> **Material provided**
= = = =
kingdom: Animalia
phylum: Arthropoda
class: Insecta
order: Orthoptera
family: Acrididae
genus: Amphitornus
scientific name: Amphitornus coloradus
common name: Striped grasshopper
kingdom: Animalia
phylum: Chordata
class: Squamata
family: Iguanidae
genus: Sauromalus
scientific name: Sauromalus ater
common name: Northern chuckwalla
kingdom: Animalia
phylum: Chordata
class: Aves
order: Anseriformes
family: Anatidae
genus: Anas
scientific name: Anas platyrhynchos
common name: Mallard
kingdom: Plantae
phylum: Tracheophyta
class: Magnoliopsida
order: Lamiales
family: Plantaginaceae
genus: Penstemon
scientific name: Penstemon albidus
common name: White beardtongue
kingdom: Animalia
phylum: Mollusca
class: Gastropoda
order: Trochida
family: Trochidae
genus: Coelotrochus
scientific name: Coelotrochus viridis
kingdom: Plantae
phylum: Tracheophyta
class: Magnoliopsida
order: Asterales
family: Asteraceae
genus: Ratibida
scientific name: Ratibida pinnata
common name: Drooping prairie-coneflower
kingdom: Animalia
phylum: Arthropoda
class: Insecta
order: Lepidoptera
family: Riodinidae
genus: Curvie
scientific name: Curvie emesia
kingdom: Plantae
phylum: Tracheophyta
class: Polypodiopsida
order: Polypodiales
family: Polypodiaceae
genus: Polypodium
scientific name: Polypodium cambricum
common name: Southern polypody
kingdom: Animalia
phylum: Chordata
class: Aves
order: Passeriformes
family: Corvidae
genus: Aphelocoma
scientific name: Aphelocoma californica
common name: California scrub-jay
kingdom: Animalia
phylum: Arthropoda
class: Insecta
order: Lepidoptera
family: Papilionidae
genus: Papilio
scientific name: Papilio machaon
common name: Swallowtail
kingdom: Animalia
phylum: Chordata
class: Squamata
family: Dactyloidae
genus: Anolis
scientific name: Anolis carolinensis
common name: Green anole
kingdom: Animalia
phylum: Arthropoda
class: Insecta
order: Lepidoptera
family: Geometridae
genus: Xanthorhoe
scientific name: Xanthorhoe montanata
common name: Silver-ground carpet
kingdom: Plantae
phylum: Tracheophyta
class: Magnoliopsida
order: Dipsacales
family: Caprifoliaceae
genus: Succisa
= = = =
> **Task objective**
Reproduce every line of the records above word for word, in the same order.

> **Answer in full**
kingdom: Animalia
phylum: Arthropoda
class: Insecta
order: Orthoptera
family: Acrididae
genus: Amphitornus
scientific name: Amphitornus coloradus
common name: Striped grasshopper
kingdom: Animalia
phylum: Chordata
class: Squamata
family: Iguanidae
genus: Sauromalus
scientific name: Sauromalus ater
common name: Northern chuckwalla
kingdom: Animalia
phylum: Chordata
class: Aves
order: Anseriformes
family: Anatidae
genus: Anas
scientific name: Anas platyrhynchos
common name: Mallard
kingdom: Plantae
phylum: Tracheophyta
class: Magnoliopsida
order: Lamiales
family: Plantaginaceae
genus: Penstemon
scientific name: Penstemon albidus
common name: White beardtongue
kingdom: Animalia
phylum: Mollusca
class: Gastropoda
order: Trochida
family: Trochidae
genus: Coelotrochus
scientific name: Coelotrochus viridis
kingdom: Plantae
phylum: Tracheophyta
class: Magnoliopsida
order: Asterales
family: Asteraceae
genus: Ratibida
scientific name: Ratibida pinnata
common name: Drooping prairie-coneflower
kingdom: Animalia
phylum: Arthropoda
class: Insecta
order: Lepidoptera
family: Riodinidae
genus: Curvie
scientific name: Curvie emesia
kingdom: Plantae
phylum: Tracheophyta
class: Polypodiopsida
order: Polypodiales
family: Polypodiaceae
genus: Polypodium
scientific name: Polypodium cambricum
common name: Southern polypody
kingdom: Animalia
phylum: Chordata
class: Aves
order: Passeriformes
family: Corvidae
genus: Aphelocoma
scientific name: Aphelocoma californica
common name: California scrub-jay
kingdom: Animalia
phylum: Arthropoda
class: Insecta
order: Lepidoptera
family: Papilionidae
genus: Papilio
scientific name: Papilio machaon
common name: Swallowtail
kingdom: Animalia
phylum: Chordata
class: Squamata
family: Dactyloidae
genus: Anolis
scientific name: Anolis carolinensis
common name: Green anole
kingdom: Animalia
phylum: Arthropoda
class: Insecta
order: Lepidoptera
family: Geometridae
genus: Xanthorhoe
scientific name: Xanthorhoe montanata
common name: Silver-ground carpet
kingdom: Plantae
phylum: Tracheophyta
class: Magnoliopsida
order: Dipsacales
family: Caprifoliaceae
genus: Succisa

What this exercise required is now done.